══ Page text ══

Monday, October 4, 2021

Confessions Of An Orchid Slayer

[“Let Inga Tell You,” La Jolla Light, published October 4, 2021] ©2021

They don’t call me Orchid Death for nothing.

I don’t even want to think of how many gift orchids have met their demise despite my genuinely diligent if fruitless efforts.

A friend recently showed up at my door for dinner bearing a gift orchid.  “Please,” I entreated, “take this plant back.  I have a 100% death rate with orchids.” 

Miss Manners (the Judith Martin etiquette columnist) would have been appalled. One should always accept gifts graciously even if they’ll cost you money to sustain them, have annoying personal needs, and are guaranteed to die a slow agonizing death right in front of you.

I have successfully grown a lot of house plants in my time.  Just not orchids.  What’s so sad is that I really try.  And when you look at the environment orchids live in in supermarket plant sections, is that so much better than my house?  Are they getting the love and attention and pricey orchid fertilizer that I provide?

One of my daughters-in-law is the karmic opposite of me when it comes to orchids.  She insists they’re incredibly easy.  The ones that flourish in her sunny front bay window practically have to be whacked back with a machete. 

But I think that’s the key word right there:  window, as in sunny front window.  We have no houseplant-suitable windows in our dark north-facing home. Just some morning sun in the kids’ old bedrooms that we can’t block access to with plant stands. The contractor who put in the skylights in every room of our little house that the roof slope would allow said he’d never worked in a darker house.  You almost expected to find bears hibernating.

Despite trying to decline my friend’s gift orchid, she was insistent. So I took this as a challenge to try nurturing an orchid one last time. 

I read up on the instructions again: 

The best way to take care of your orchid is to place it near a south- or east-facing window that receives strong, indirect light. [See "not happening," above.]

Water the orchids just before they go dry. It's important to water an orchid based on how much water it uses, rather than a certain number of days. [This plant is already starting to sound high maintenance.]

Mist orchids daily if the humidity level in your home is below 40%. Orchids do best in environments with 40-60% humidity. [Mist? Seriously?]

Fertilize the orchids once per month while they're flowering.  Use a balanced fertilizer such as 10-10-10. [So does Miracle Gro count?]

Actually, in my previous attempts to make an orchid flourish under my care, I have actually sprung for the pricey fertilizer formulated just for orchids.  It didn't help. The flowers wilted and fell off one by one...by one...until there was simply nothing but an accusatory stem screaming "You killed me!" They can be very mean about it.

═══

> [Given instruction 1]: In the listing below, copy the lines word for word, beginning at the line that contains "order: Lepidoptera" and stopping after the line that contains "common name: White peacock".

══ Provided data ══

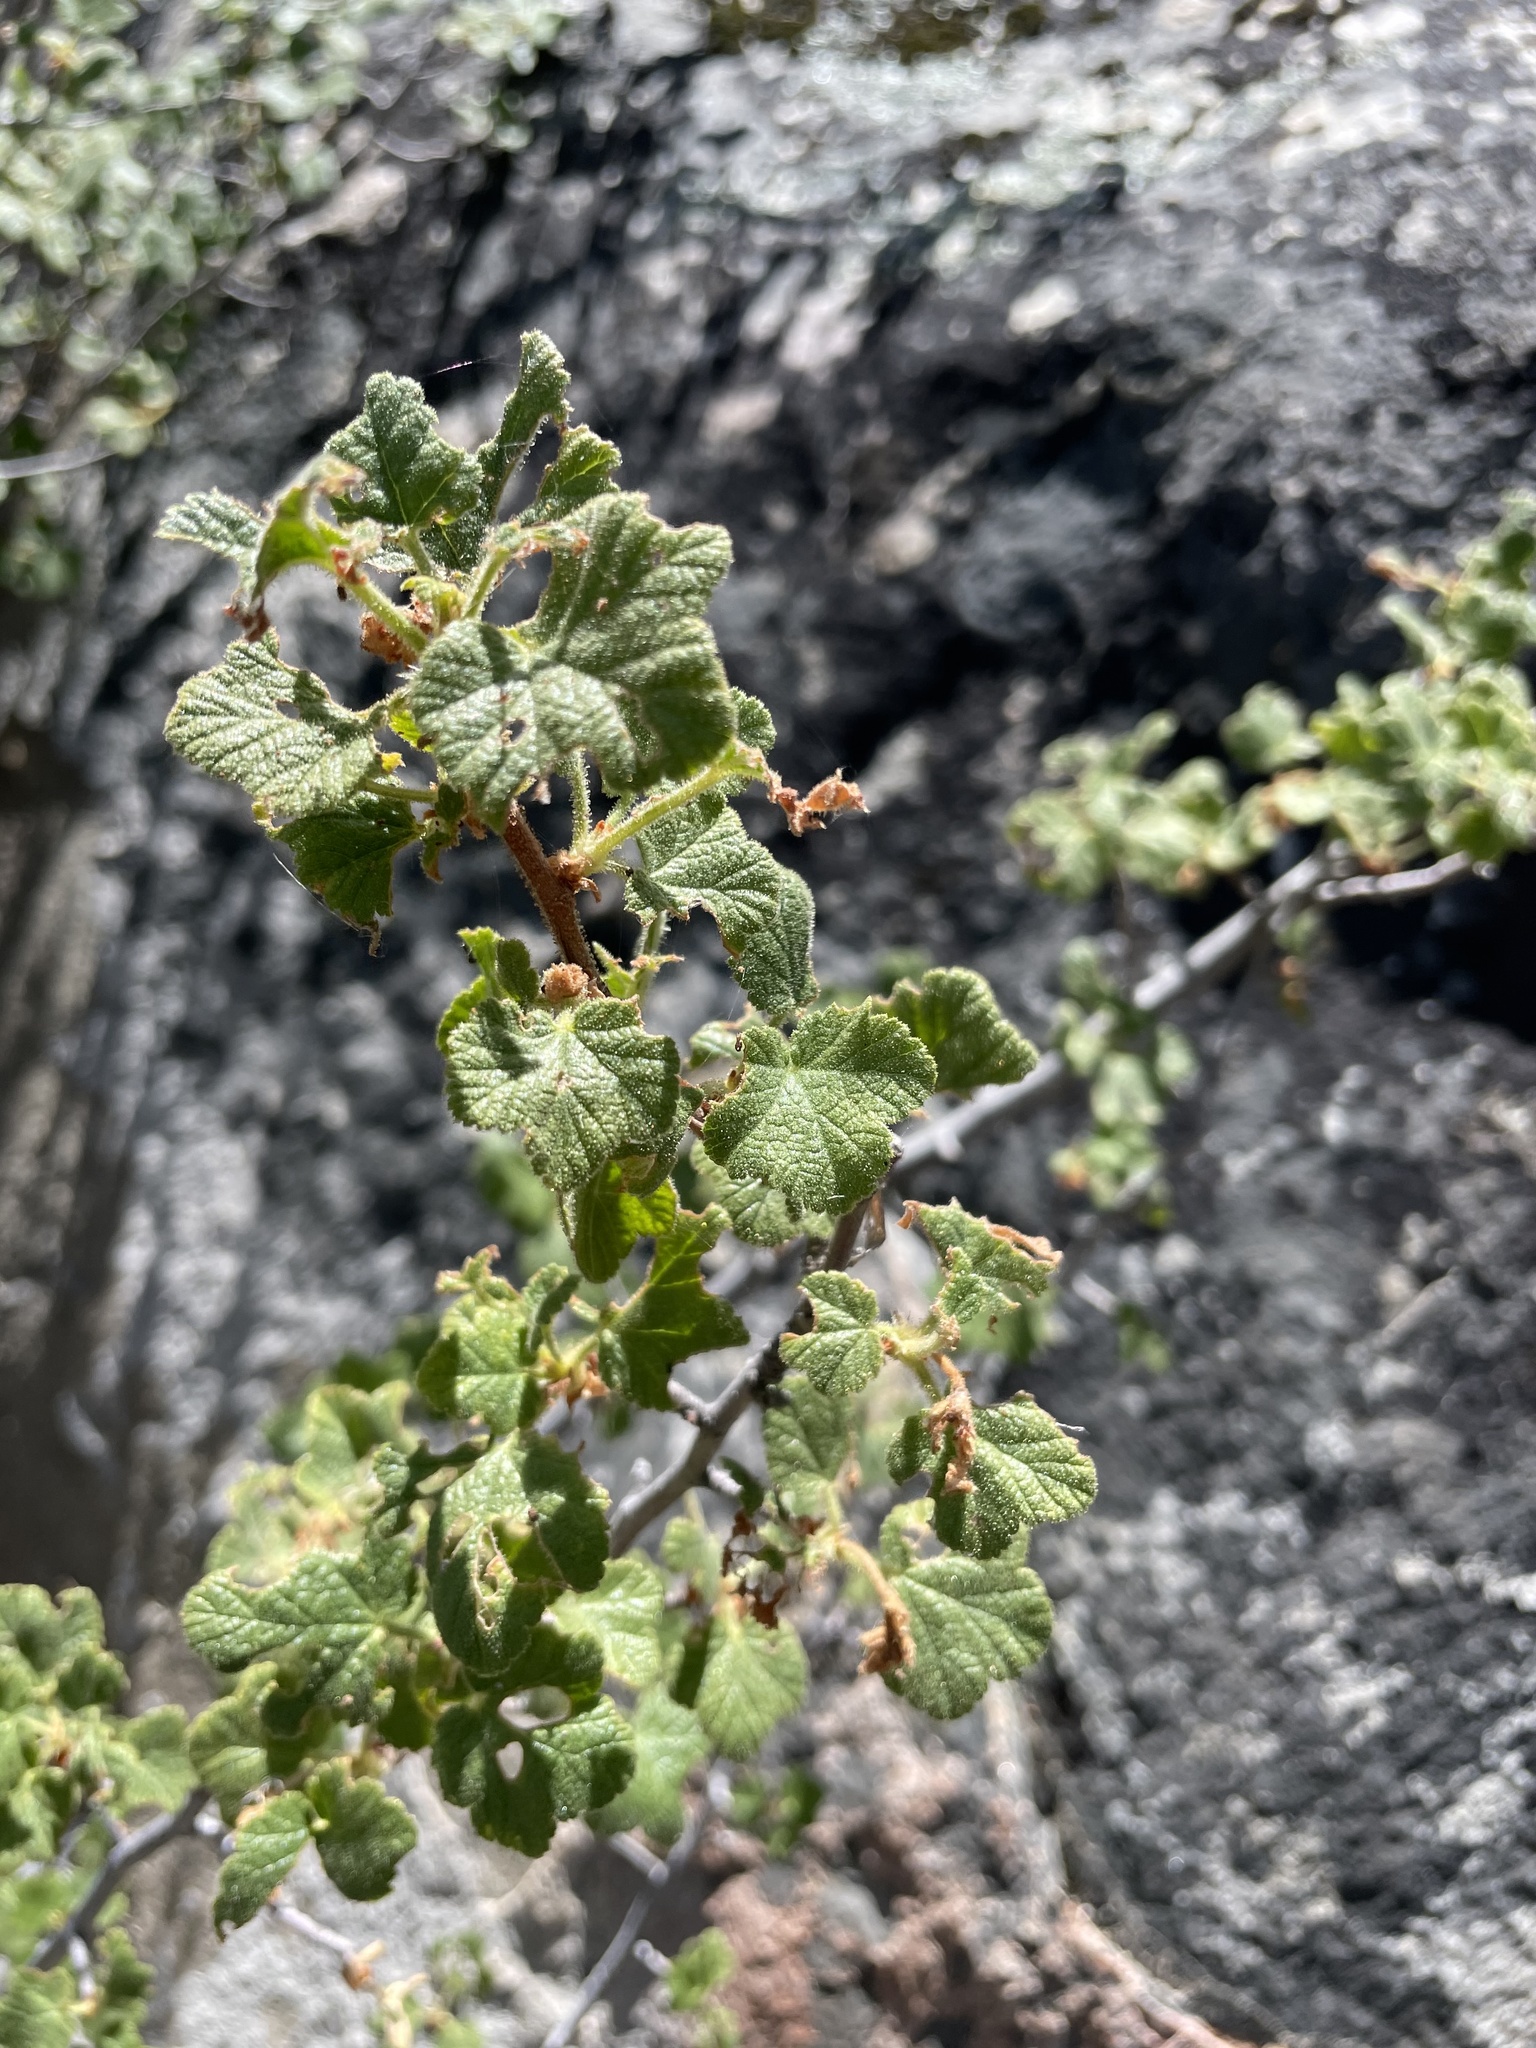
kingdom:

═══
══ Provided data ══

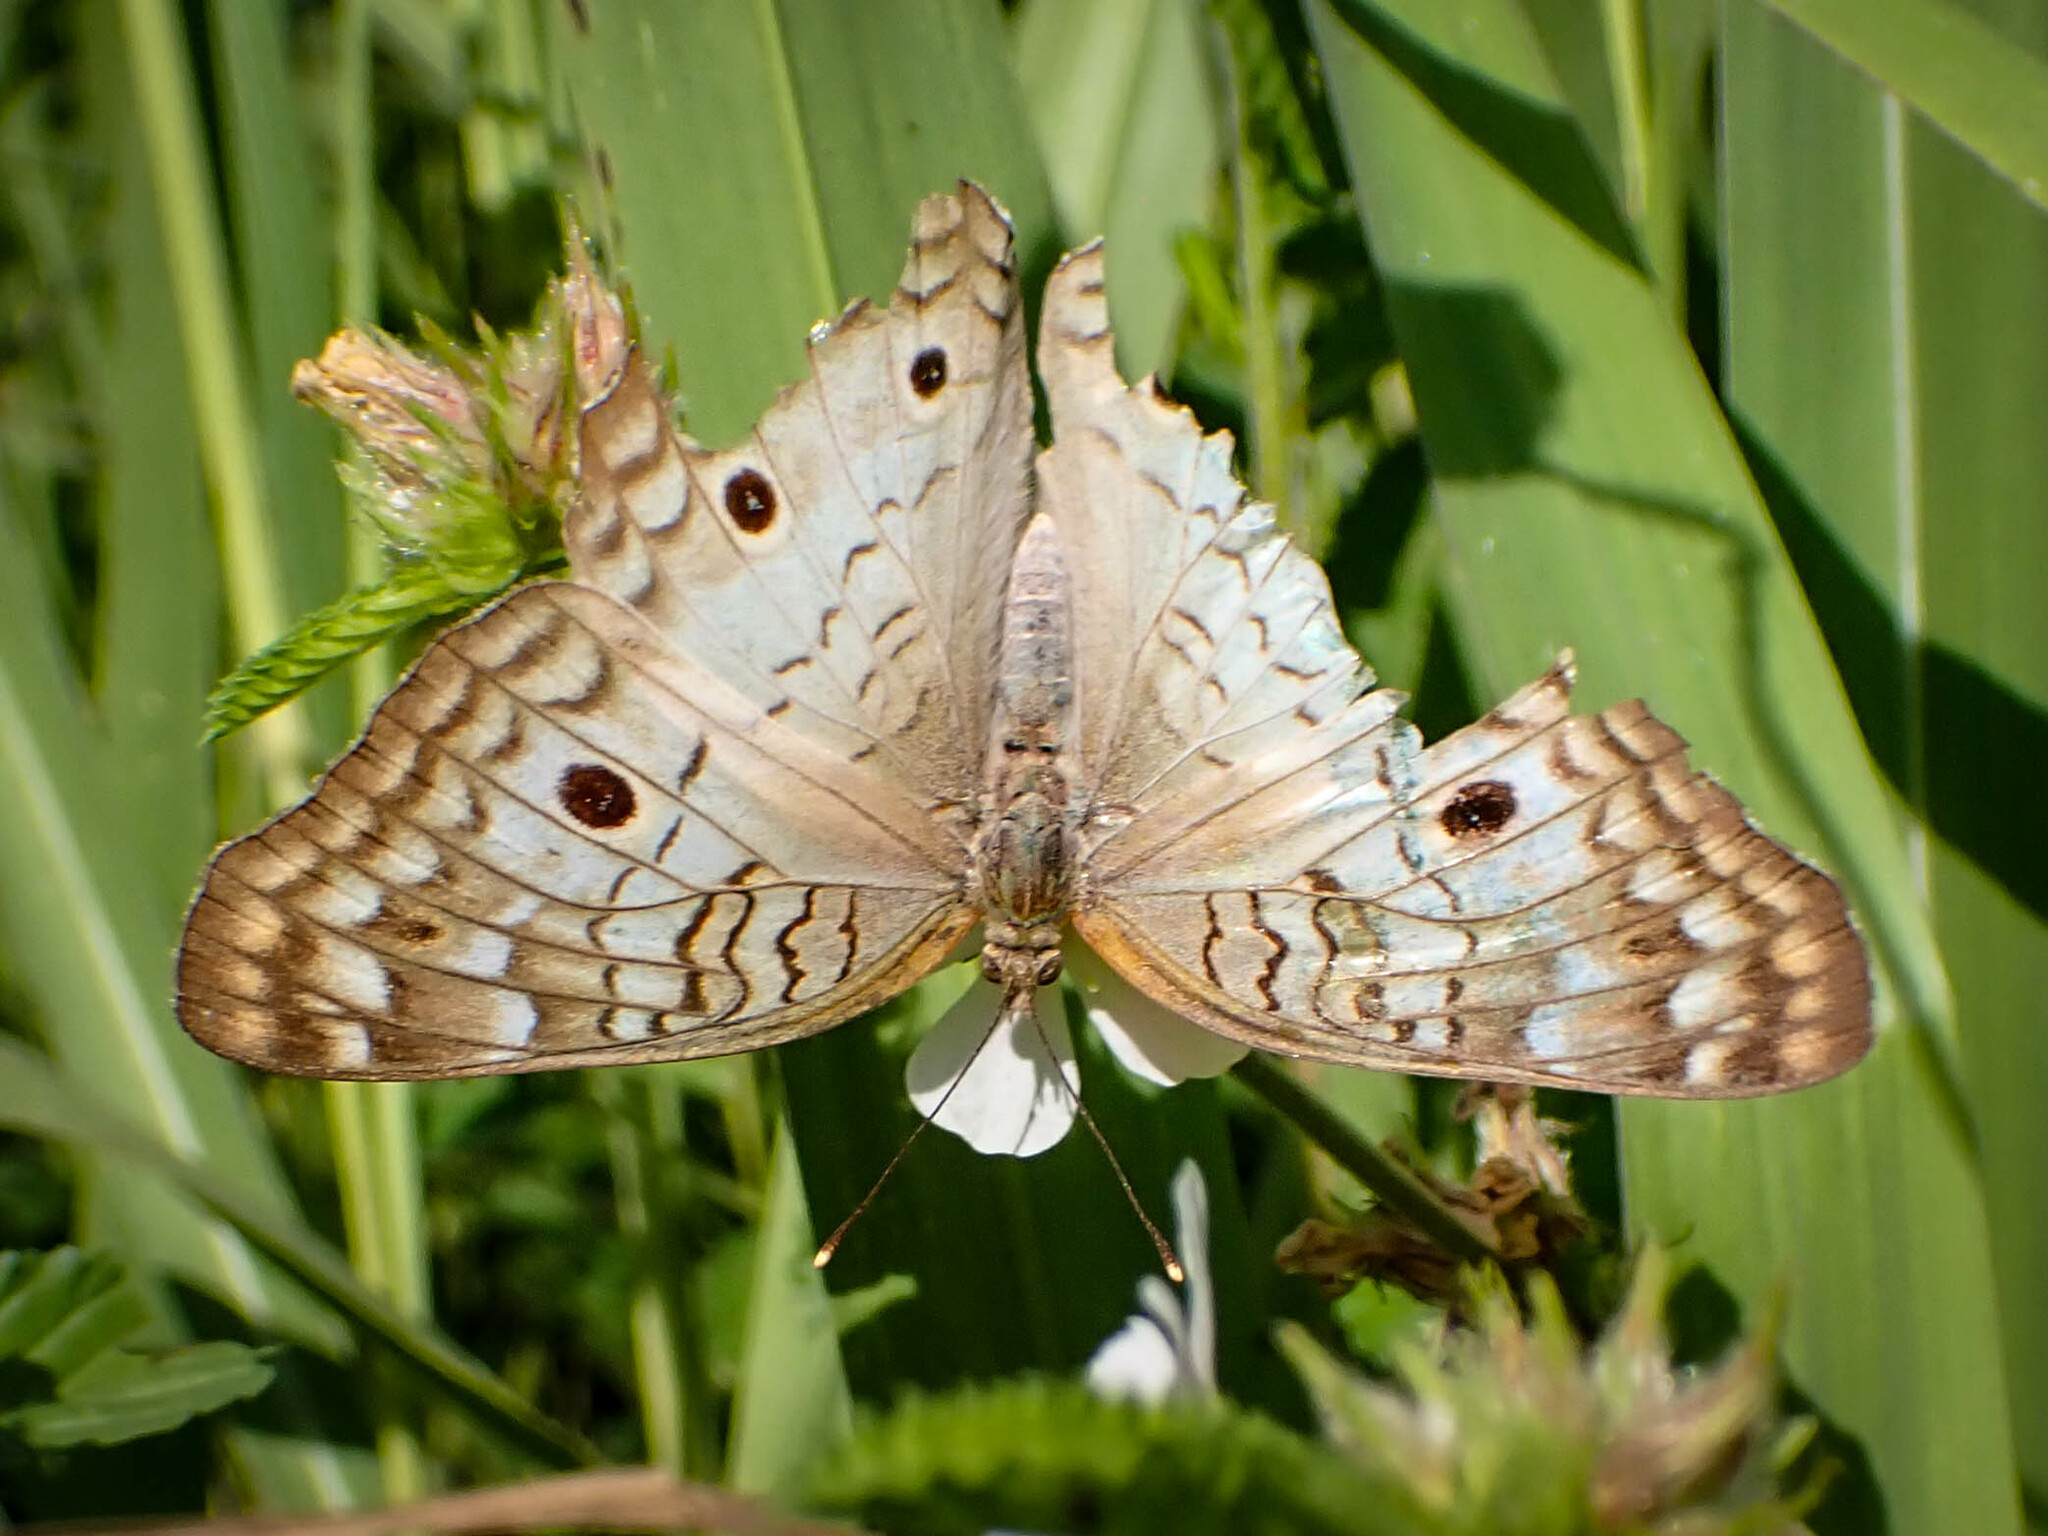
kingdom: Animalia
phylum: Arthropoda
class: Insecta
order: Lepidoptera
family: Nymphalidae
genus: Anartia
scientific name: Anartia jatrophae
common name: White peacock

═══

> [Given instruction 2]: Carry on the column about failing to keep orchids alive, picking up right after its final sentence.

> [Written reply 1]:
order: Lepidoptera
family: Nymphalidae
genus: Anartia
scientific name: Anartia jatrophae
common name: White peacock

> [Written reply 2]:
In the past, if I've had a house plant that just wasn't thriving, I'd give its pathetic final two leaves one last chance by transplanting it in my back yard.  Most of them succumbed. For five years, however, I had a struggling Ficus house plant in my cave-like living room valiantly trying to hold on. I hated to just throw it in the trash (it had tried so hard), so I finally relocated it and its last leaf outside, wishing it luck.  It is now 25 feet tall and uprooting my back gate and destroying my irrigation system.  This $5 Ficus will probably put me back $2,000 in fence and sprinkler repairs.  Like my daughter-in-law’s successful orchid garden: location, location, location.

One of the ways I’ve gotten around a lack of plant platforms in front of sunny windows was to hang plants on macrame plant hangers near these windows.  Macrame was all the rage when we bought our house in 1973 and I actually managed to master, via the preponderance of Sunset Magazine manuals (the YouTube of their time), to create some fairly sophisticated jute and bead versions for my home.  My plants even did pretty well in them.

Ultimately the macrame craze, and the hangers themselves, ran their course.  I had young kids by that time and my knot-tying talents were now channeled into cub scout dens. While I had been quite successful creating intricate plant hangers, I could never master scouting knots, in spite of spending considerable time practicing the rabbit-goes-around-the-tree-and-through-the-hole method. (My rabbits always went around the wrong tree, got tangled up and hung themselves.)  I guess where there’s a will, there’s a knot.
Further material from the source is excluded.